The majority of witnesses who testified at the hearing—including the National Council of Jewish Women and the St. Louis Regional Chamber—spoke in favor of House Bill 407, which would update Missouri’s law barring discrimination against people based on race, religion, age, and sex by adding sexuality and gender identity.
The state of Indiana is spending millions of dollars to repair its damaged reputation after legislators passed a religious freedom law allowing discriminatory practices that are already permitted in Missouri, including refusing services to anyone perceived to be gay or transgender. Indiana Gov. Mike Pence changed the law after national outrage and boycotts.
“Missouri better hope that corporations never figure out that it’s already way ahead of Indiana when it comes to discriminating against gays,” the St. Louis Post-Dispatch wrote in an editorial.
LGBT advocates have been pushing to add gender and sexuality to the list for 15 years, but the bill has never made it past the House. In 2013, for the first time ever, the Senate passed a non-discrimination bill, but the House never voted on it.
“Discrimination is wrong,” said Stephen Weber, the Democrat representative who sponsored the bill, adding that one of his friends was recently kicked out of a cab because of his perceived sexual orientation. “It’s unjust. When we find it, we should end it. When the state allows it, we should fix it.”

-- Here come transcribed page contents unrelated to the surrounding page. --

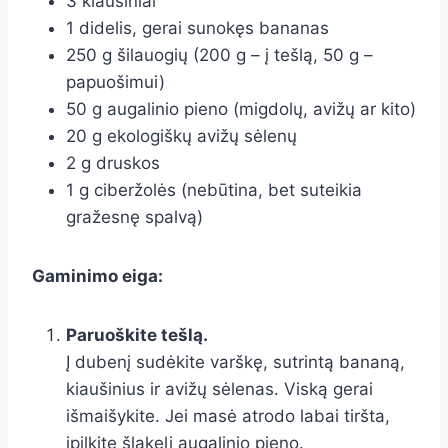
3 kiaušiniai
1 didelis, gerai sunokęs bananas
250 g šilauogių (200 g – į tešlą, 50 g –
papuošimui)
50 g augalinio pieno (migdolų, avižų ar kito)
20 g ekologiškų avižų sėlenų
2 g druskos
1 g ciberžolės (nebūtina, bet suteikia
gražesnę spalvą)
Gaminimo eiga:
Paruoškite tešlą.
Į dubenį sudėkite varškę, sutrintą bananą,
kiaušinius ir avižų sėlenas. Viską gerai
išmaišykite. Jei masė atrodo labai tiršta,
įpilkite šlakelį augalinio pieno.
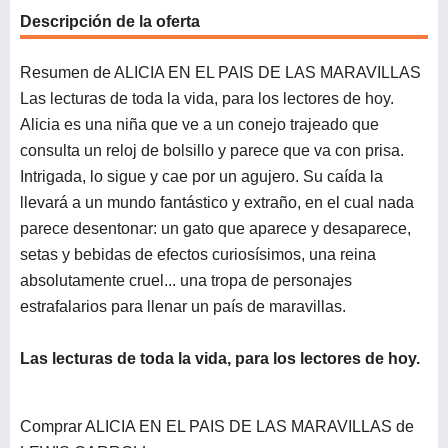
Descripción de la oferta
Resumen de ALICIA EN EL PAIS DE LAS MARAVILLAS
Las lecturas de toda la vida, para los lectores de hoy.
Alicia es una niña que ve a un conejo trajeado que
consulta un reloj de bolsillo y parece que va con prisa.
Intrigada, lo sigue y cae por un agujero. Su caída la
llevará a un mundo fantástico y extraño, en el cual nada
parece desentonar: un gato que aparece y desaparece,
setas y bebidas de efectos curiosísimos, una reina
absolutamente cruel... una tropa de personajes
estrafalarios para llenar un país de maravillas.
Las lecturas de toda la vida, para los lectores de hoy.
Comprar ALICIA EN EL PAIS DE LAS MARAVILLAS de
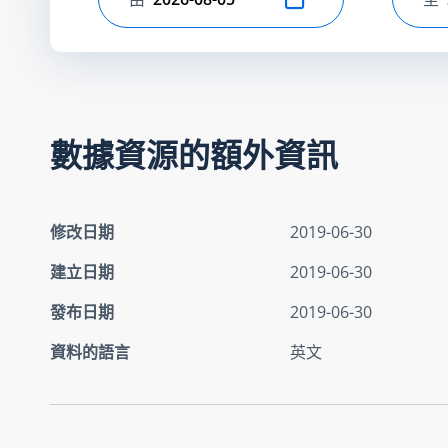
選擇開始日期
選
數據資源的額外資訊
修改日期
2019-06-30
建立日期
2019-06-30
發布日期
2019-06-30
資料的語言
英文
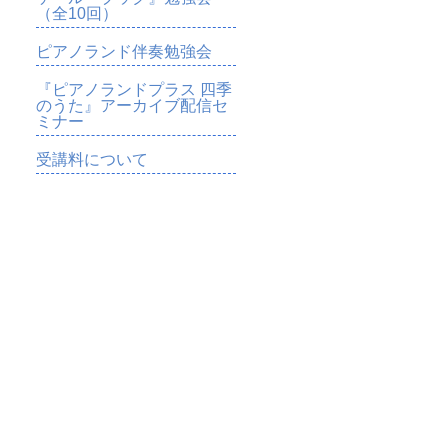
（全10回）
ピアノランド伴奏勉強会
『ピアノランドプラス 四季
のうた』アーカイブ配信セ
ミナー
受講料について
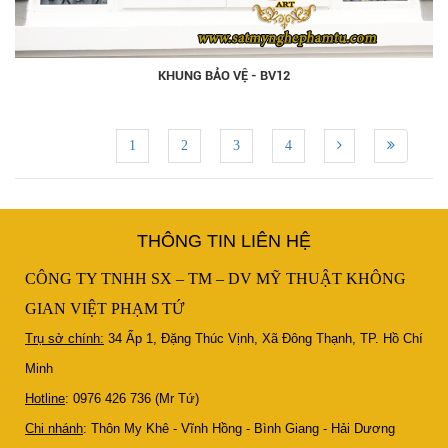
KHUNG BẢO VỆ - BV12
1
2
3
4
THÔNG TIN LIÊN HỆ
CÔNG TY TNHH SX – TM – DV MỸ THUẬT KHÔNG
GIAN VIỆT PHẠM TỨ
Trụ sở chính:
34 Ấp 1, Đặng Thúc Vịnh, Xã Đông Thạnh, TP. Hồ Chí
Minh
Hotline
: 0976 426 736 (Mr Tứ)
Chi nhánh
: Thôn My Khê - Vĩnh Hồng - Bình Giang - Hải Dương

Though the St. Louis Chamber of Commerce and some of the area’s largest employers support the anti-discrimination bill, the statewide chamber of commerce opposed it. Jay Atkins, a lobbyist for the Missouri Chamber of Commerce, said the chamber wouldn’t support adding new classes to the state’s anti-discrimination law until the legislature passed employment-law reforms.

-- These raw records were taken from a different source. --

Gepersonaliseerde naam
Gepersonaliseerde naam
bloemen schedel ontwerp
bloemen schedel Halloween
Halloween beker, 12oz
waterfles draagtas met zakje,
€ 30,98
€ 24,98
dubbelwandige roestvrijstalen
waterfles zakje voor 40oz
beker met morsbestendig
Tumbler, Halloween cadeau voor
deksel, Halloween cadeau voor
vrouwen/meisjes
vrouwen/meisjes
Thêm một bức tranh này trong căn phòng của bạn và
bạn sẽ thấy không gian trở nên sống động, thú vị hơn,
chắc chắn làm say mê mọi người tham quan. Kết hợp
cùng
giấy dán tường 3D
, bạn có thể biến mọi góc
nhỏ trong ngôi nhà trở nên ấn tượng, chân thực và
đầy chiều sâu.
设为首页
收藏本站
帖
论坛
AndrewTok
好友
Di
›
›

Atkins said his opposition to the bill shouldn’t be misinterpreted as support for anti-LGBT discrimination. Atkins himself wrote the chamber’s internal anti-discrimination policy to include protections for gay and transgender people.

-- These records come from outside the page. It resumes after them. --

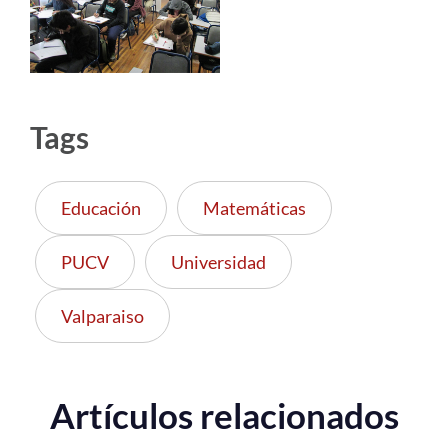
Tags
Educación
Matemáticas
PUCV
Universidad
Valparaiso
Artículos relacionados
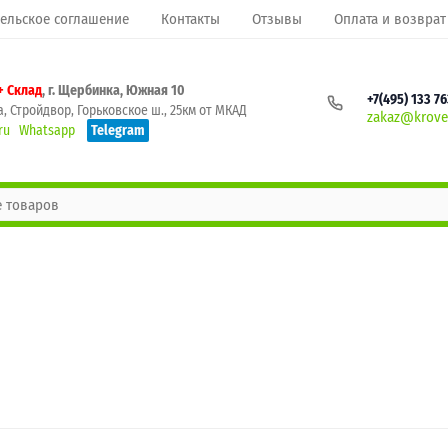
ельское соглашение
Контакты
Отзывы
Оплата и возврат
+ Склад
, г. Щербинка, Южная 10
+7(495) 133 7
, Стройдвор, Горьковское ш., 25км от МКАД
zakaz@krovel
ru
Whatsapp
Telegram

“To suggest that we are here to advocate for discrimination is offensive and untrue, but we are advocating for reforms to the employment law,” Atkins said.
Rep. Gina Mitten accused the state chamber of holding the rights of LGBT people hostage in its quest for employment-law reform.
“Using equality as a bargaining tool to weaken rights for all Missourians is offensive to my family and loved ones, who deserve the same rights as everyone else,” Mitten says.